Kristianto, Pengemudi Penabrak Pedagang Soto di HR Muhammad, Divonis 8 Bulan Penjara

FT: terdakwa kristanto saat menjalani persidangan di Pengadilan Negeri (PN) Surabaya.
Surabaya, LintasHukrim.Com – Pengadilan Negeri Surabaya menjatuhkan vonis 8 bulan penjara kepada Kristianto Kurniawan dalam perkara kecelakaan lalu lintas yang menewaskan seorang pedagang soto di Jalan HR Muhammad, Surabaya.
Putusan dibacakan dalam sidang di Ruang Tirta Pengadilan Negeri Surabaya pada Selasa (30/6/2026). Ketua Majelis Hakim Cokia Ana P. Opusunggu menyatakan terdakwa terbukti secara sah dan meyakinkan bersalah karena kelalaiannya saat mengemudikan kendaraan hingga mengakibatkan orang lain meninggal dunia.
“Terdakwa dinyatakan terbukti melanggar Pasal 310 ayat (4) Undang-Undang Nomor 22 Tahun 2009 tentang Lalu Lintas dan Angkutan Jalan. Menjatuhkan pidana terhadap terdakwa Kristianto Kurniawan dengan pidana penjara selama 8 bulan,” ujar hakim saat membacakan amar putusan.
Vonis tersebut lebih ringan satu bulan dibanding tuntutan Jaksa Penuntut Umum (JPU) Fathol Rasyid yang sebelumnya meminta majelis hakim menjatuhkan pidana penjara selama 9 bulan. Dalam tuntutannya, jaksa menilai terdakwa terbukti lalai dalam mengemudikan kendaraan hingga menyebabkan kecelakaan lalu lintas yang merenggut nyawa orang lain.
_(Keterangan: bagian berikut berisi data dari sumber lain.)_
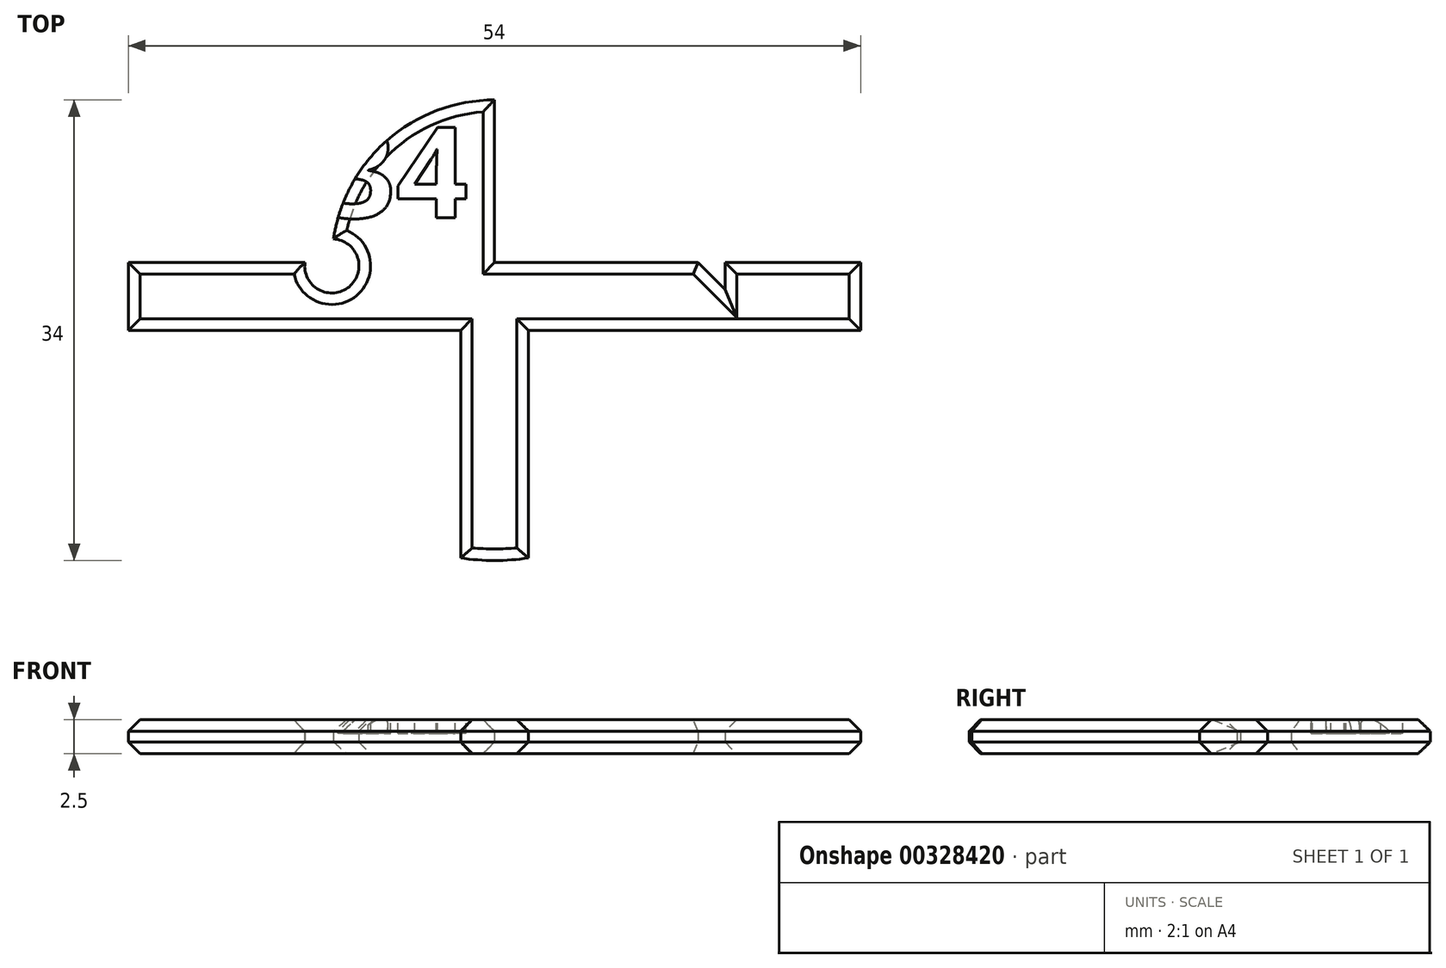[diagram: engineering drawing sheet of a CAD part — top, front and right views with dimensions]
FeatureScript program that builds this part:
annotation { "Feature Type Name" : "Feature", "Feature Type Description" : "" }
export const myFeature = defineFeature(function(context is Context, id is Id, definition is map)
    precondition{}
    {
        {
            var Q0;
            Q0=qCreatedBy(makeId("Top.planeOp"),FACE);
            var sketch = newSketch(context, id + "F0", { "sketchPlane" : qUnion([Q0])});
            skLineSegment(sketch, "E0", {"start": v(0, 0) * mm, "end": v(-17, 0) * mm});
            skArc(sketch, "E1", {"start": v(-17, 0) * mm, "mid": v(-12.02, 12.02) * mm, "end": v(0, 17) * mm});
            skLineSegment(sketch, "E2", {"start": v(0, 17) * mm, "end": v(0, 0) * mm});
            skArc(sketch, "E3", {"start": v(0, 17) * mm, "mid": v(12.02, 12.02) * mm, "end": v(17, 0) * mm, "construction": true});
            skLineSegment(sketch, "E4", {"start": v(0, 0) * mm, "end": v(17, 0) * mm});
            skLineSegment(sketch, "E5", {"start": v(17, 0) * mm, "end": v(27, 0) * mm});
            skLineSegment(sketch, "E6", {"start": v(27, 0) * mm, "end": v(27, -5) * mm});
            skLineSegment(sketch, "E7", {"start": v(27, -5) * mm, "end": v(-27, -5) * mm});
            skLineSegment(sketch, "E8", {"start": v(-27, -5) * mm, "end": v(-27, 0) * mm});
            skLineSegment(sketch, "E9", {"start": v(-27, 0) * mm, "end": v(-17, 0) * mm});
            skLineSegment(sketch, "E10", {"start": v(0, -5) * mm, "end": v(0, -22) * mm, "construction": true});
            skPoint(sketch, "E10.endSnap0", {"position": v(0, -5) * mm});
            skArc(sketch, "E11", {"start": v(0, -22) * mm, "mid": v(1.25, -21.95) * mm, "end": v(2.5, -21.82) * mm});
            skArc(sketch, "E12", {"start": v(0, -22) * mm, "mid": v(-1.25, -21.95) * mm, "end": v(-2.5, -21.82) * mm});
            skLineSegment(sketch, "E13", {"start": v(-2.5, -21.82) * mm, "end": v(-2.5, -5) * mm});
            skLineSegment(sketch, "E14", {"start": v(2.5, -21.82) * mm, "end": v(2.5, -5) * mm});
            skLineSegment(sketch, "E15", {"start": v(17, 0) * mm, "end": v(17, -2) * mm});
            skPoint(sketch, "E16", {"position": v(15, 0) * mm});
            skLineSegment(sketch, "E17", {"start": v(15, 0) * mm, "end": v(17, -2) * mm});
            skArc(sketch, "E18", {"start": v(-12, 0) * mm, "mid": v(-8.49, 8.49) * mm, "end": v(0, 12) * mm});
            skLineSegment(sketch, "E19", {"start": v(-7, 0) * mm, "end": v(-7, 9.75) * mm});
            skLineSegment(sketch, "E20", {"start": v(-7, -0.25) * mm, "end": v(-17, -0.25) * mm, "construction": true});
            skCircle(sketch, "E21", {"center": v(-12, -0.25) * mm, "radius": 2 * mm});
            skSolve(sketch);
        }
        {
            var Q0;
            Q0=makeQuery(id+"F0.imprint","IMPRINT",FACE,{"disambiguationData":[TD([[makeQuery(id+"F0.imprint","IMPRINT",EDGE,{"derivedFrom":sQuery(id+"F0.wireOp",EDGE,"E11")}),1.0]])]});
            var Q1;
            {var subQ0=sQuery(id+"F0.wireOp",EDGE,"E1");Q1=makeQuery(id+"F0.imprint","IMPRINT",FACE,{"disambiguationData":[TD([[makeQuery(id+"F0.imprint","IMPRINT",EDGE,{"derivedFrom":subQ0}),-1.0]])]});}
            var Q2;
            {var subQ3=sQuery(id+"F0.wireOp",EDGE,"E19");Q2=makeQuery(id+"F0.imprint","IMPRINT",FACE,{"disambiguationData":[TD([[makeQuery(id+"F0.imprint","IMPRINT",EDGE,{"derivedFrom":subQ3}),1.0]])]});}
            var Q3;
            Q3=makeQuery(id+"F0.imprint","IMPRINT",FACE,{"disambiguationData":[TD([[makeQuery(id+"F0.imprint","IMPRINT",EDGE,{"derivedFrom":sQuery(id+"F0.wireOp",EDGE,"E5")}),-1.0]])]});
            var Q4;
            {var subQ3=sQuery(id+"F0.wireOp",EDGE,"E19");Q4=makeQuery(id+"F0.imprint","IMPRINT",FACE,{"disambiguationData":[TD([[makeQuery(id+"F0.imprint","IMPRINT",EDGE,{"derivedFrom":subQ3}),-1.0]])]});}
            extrude(context, id + "F1", {"entities" : qUnion([Q0, Q1, Q2, Q3, Q4]), "depth" : 2.5 * mm});
        }
        {
            var Q0;
            Q0=makeQuery(id+"F1.opExtrude","CAP_FACE",FACE,{"disambiguationData":[OSD([sQuery(id+"F0.wireOp",EDGE,"E1"),sQuery(id+"F0.wireOp",EDGE,"E2"),sQuery(id+"F0.wireOp",EDGE,"E4"),sQuery(id+"F0.wireOp",EDGE,"E5"),sQuery(id+"F0.wireOp",EDGE,"E6"),sQuery(id+"F0.wireOp",EDGE,"E7"),sQuery(id+"F0.wireOp",EDGE,"E8"),sQuery(id+"F0.wireOp",EDGE,"E9"),sQuery(id+"F0.wireOp",EDGE,"E11"),sQuery(id+"F0.wireOp",EDGE,"E12"),sQuery(id+"F0.wireOp",EDGE,"E13"),sQuery(id+"F0.wireOp",EDGE,"E14")])],"isStart":false});
            var Q1;
            Q1=makeQuery(id+"F1.opExtrude","CAP_FACE",FACE,{"disambiguationData":[OSD([sQuery(id+"F0.wireOp",EDGE,"E1"),sQuery(id+"F0.wireOp",EDGE,"E2"),sQuery(id+"F0.wireOp",EDGE,"E4"),sQuery(id+"F0.wireOp",EDGE,"E5"),sQuery(id+"F0.wireOp",EDGE,"E6"),sQuery(id+"F0.wireOp",EDGE,"E7"),sQuery(id+"F0.wireOp",EDGE,"E8"),sQuery(id+"F0.wireOp",EDGE,"E9"),sQuery(id+"F0.wireOp",EDGE,"E11"),sQuery(id+"F0.wireOp",EDGE,"E12"),sQuery(id+"F0.wireOp",EDGE,"E13"),sQuery(id+"F0.wireOp",EDGE,"E14")])],"isStart":true});
            chamfer(context, id + "F2", {"entities" : qUnion([Q0, Q1]), "width" : .85 * mm, "tangentPropagation" : true});
        }
        {
            var Q0;
            Q0=makeQuery(id+"F1.opExtrude","CAP_FACE",FACE,{"disambiguationData":[OSD([sQuery(id+"F0.wireOp",EDGE,"E1"),sQuery(id+"F0.wireOp",EDGE,"E2"),sQuery(id+"F0.wireOp",EDGE,"E4"),sQuery(id+"F0.wireOp",EDGE,"E5"),sQuery(id+"F0.wireOp",EDGE,"E6"),sQuery(id+"F0.wireOp",EDGE,"E7"),sQuery(id+"F0.wireOp",EDGE,"E8"),sQuery(id+"F0.wireOp",EDGE,"E9"),sQuery(id+"F0.wireOp",EDGE,"E11"),sQuery(id+"F0.wireOp",EDGE,"E12"),sQuery(id+"F0.wireOp",EDGE,"E13"),sQuery(id+"F0.wireOp",EDGE,"E14")])],"isStart":false});
            var sketch = newSketch(context, id + "F3", { "sketchPlane" : qUnion([Q0])});
            skText(sketch, "E22", { "text": "34", "fontName": "OpenSans-Bold.ttf"});
            const initialGuessF3  = {"E22": [-0.01264, 0.0033, 1, 0, 0.00674]};
            skSetInitialGuess(sketch, initialGuessF3);
            skSolve(sketch);
        }
        {
            var Q0;
            Q0 = qSketchRegion(id + "F3", true);
            extrude(context, id + "F4", {"entities" : qUnion([Q0]), "operationType" : NewBodyOperationType.REMOVE, "oppositeDirection" : true, "depth" : 1 * mm});
        }
    });
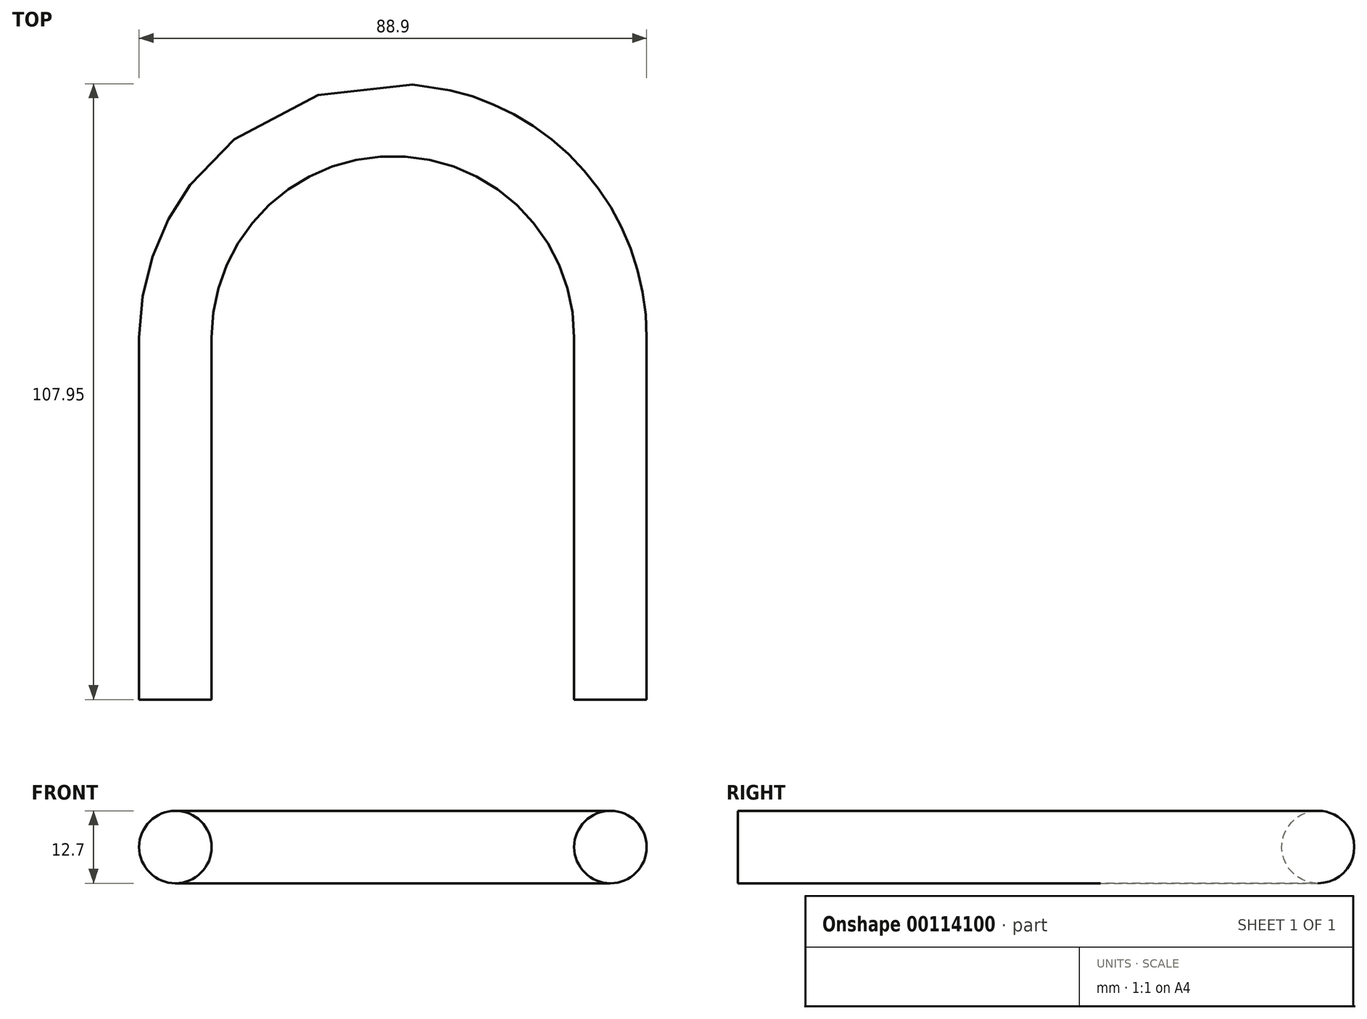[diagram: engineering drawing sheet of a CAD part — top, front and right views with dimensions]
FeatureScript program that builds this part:
annotation { "Feature Type Name" : "Feature", "Feature Type Description" : "" }
export const myFeature = defineFeature(function(context is Context, id is Id, definition is map)
    precondition{}
    {
        {
            var Q0;
            Q0=qCreatedBy(makeId("Top.planeOp"),FACE);
            var sketch = newSketch(context, id + "F0", { "sketchPlane" : qUnion([Q0])});
            skLineSegment(sketch, "E0", {"start": v(0, 0) * mm, "end": v(0, 63.5) * mm});
            skArc(sketch, "E1", {"start": v(0, 63.5) * mm, "mid": v(-38.1, 101.6) * mm, "end": v(-76.2, 63.5) * mm});
            skLineSegment(sketch, "E2", {"start": v(-76.2, 63.5) * mm, "end": v(-76.2, 0) * mm});
            skSolve(sketch);
        }
        {
            var Q0;
            Q0=qCreatedBy(makeId("Front.planeOp"),FACE);
            var sketch = newSketch(context, id + "F1", { "sketchPlane" : qUnion([Q0])});
            skCircle(sketch, "E3", {"center": v(0, 0) * mm, "radius": 6.35 * mm});
            skSolve(sketch);
        }
        {
            var Q0;
            Q0=makeQuery(id+"F1.imprint","IMPRINT",FACE,{"disambiguationData":[TD([[makeQuery(id+"F1.imprint","IMPRINT",EDGE,{"derivedFrom":sQuery(id+"F1.wireOp",EDGE,"E3")}),1.0]])]});
            var Q1;
            Q1 = qConstructionFilter(qBodyType(qCreatedBy(id + "F0" ,EDGE), BodyType.WIRE), ConstructionObject.NO);
            sweep(context, id + "F2", {"profiles" : qUnion([Q0]), "path" : qUnion([Q1])});
        }
    });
Perkara ini bermula pada Minggu dini hari, 1 Februari 2026 sekitar pukul 02.00 WIB. Berdasarkan surat dakwaan, sebelum kecelakaan terjadi Kristianto diketahui menghabiskan waktu bersama teman-temannya di sebuah tempat hiburan malam di kawasan Graha Family Surabaya.
Usai meninggalkan lokasi hiburan, terdakwa mengemudikan mobil Nissan Evalia bernomor polisi L-1969-XM menuju rumahnya di kawasan Praban Tengah. Saat melintas di Jalan HR Muhammad yang saat itu dalam kondisi sepi, jalan lurus, dan penerangan cukup, konsentrasi terdakwa disebut terpecah.
Dalam dakwaan alternatif yang kemudian dijadikan dasar tuntutan, Kristianto disebut mengantuk ketika mengemudi. Saat telepon genggamnya terjatuh di dalam mobil, ia berusaha mencarinya sambil tetap mengendalikan kendaraan. Akibatnya, mobil bergerak ke sisi kiri jalan dan menabrak Abd. Samad yang sedang mendorong gerobak soto, serta Piin yang tengah mendorong gerobak tahu tek.
Benturan tersebut menyebabkan Abd. Samad mengalami luka berat di sejumlah bagian tubuh dan meninggal dunia. Hasil visum dari RSUD Dr. Soetomo Surabaya mencatat korban mengalami berbagai luka akibat benturan benda tumpul, termasuk luka robek, memar, patah tulang pada kepala, tulang selangka, tulang rusuk kanan, serta tungkai bawah kanan.
Atas perbuatannya, Kristianto dinyatakan bersalah melanggar Pasal 310 ayat (4) Undang-Undang Nomor 22 Tahun 2009 tentang Lalu Lintas dan Angkutan Jalan, yang mengatur tindak pidana kelalaian dalam mengemudikan kendaraan bermotor hingga mengakibatkan orang lain meninggal dunia.